In Portugal we say "_curriculum vitae_" or "currículo(s)".


----------



## WhoSoyEu

In Brazil: curriculum vitae (sing.), curricula vitae (pl.).


----------



## Ben Jamin

vale_new said:


> Still, I don't understand the Latin rule: vitae is a genitive singular or nominative plural, but not genitive plural. In the English forum the thread was about the CV of a person who was highliting that s/he traslated several career reports of several people, a plurality of careers of a plurality of people. Apparently in English curricula and curriculums are correct.


 
In Latin singular: curricul*um* vitae (vita, gen. sing)
In Latin plural: curricul*a* vitae (vita, gen. sing *too*)
Only the 'curriculum' part is pluralized. Life is not. It is like test of intelligence and tests of intelligence (not of intelligences). Only in English life is pluralized, it's not in most other languages. And as far as I know this is not an old fashion.

* Data for review *
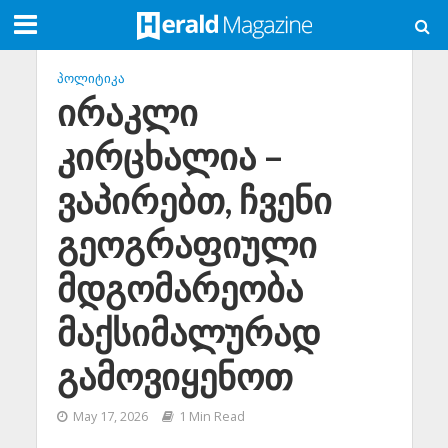
ᲞᲝᲚᲘᲢᲘᲙᲐ
ირაკლი
კირცხალია –
ვაპირებთ, ჩვენი
გეოგრაფიული
მდგომარეობა
მაქსიმალურად
გამოვიყენოთ
May 17, 2026
1 Min Read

* Things to do *
A) Can you return every line of the listing word for word, leaving out the pictures?
B) Can you take the forum thread on the plural of "curriculum vitae" further, picking up after its last sentence?

* Results in order *
A)
ᲞᲝᲚᲘᲢᲘᲙᲐ
ირაკლი
კირცხალია –
ვაპირებთ, ჩვენი
გეოგრაფიული
მდგომარეობა
მაქსიმალურად
გამოვიყენოთ
May 17, 2026
1 Min Read

B)
----------



## vale_new

Ben Jamin said:


> In Latin singular: curricul*um* vitae (vita, gen. sing)
> In Latin plural: curricul*a* vitae (vita, gen. sing *too*)
> Only the 'curriculum' part is pluralized. Life is not. It is like test of intelligence and tests of intelligence (not of intelligences). Only in English life is pluralized, it's not in most other languages. And as far as I know this is not an old fashion.


 
Thanks, I did read intelligences, though


----------



## Ben Jamin

vale_new said:


> Thanks, I did read intelligences, though


 Oh my! The English language has fallen in wrong hands.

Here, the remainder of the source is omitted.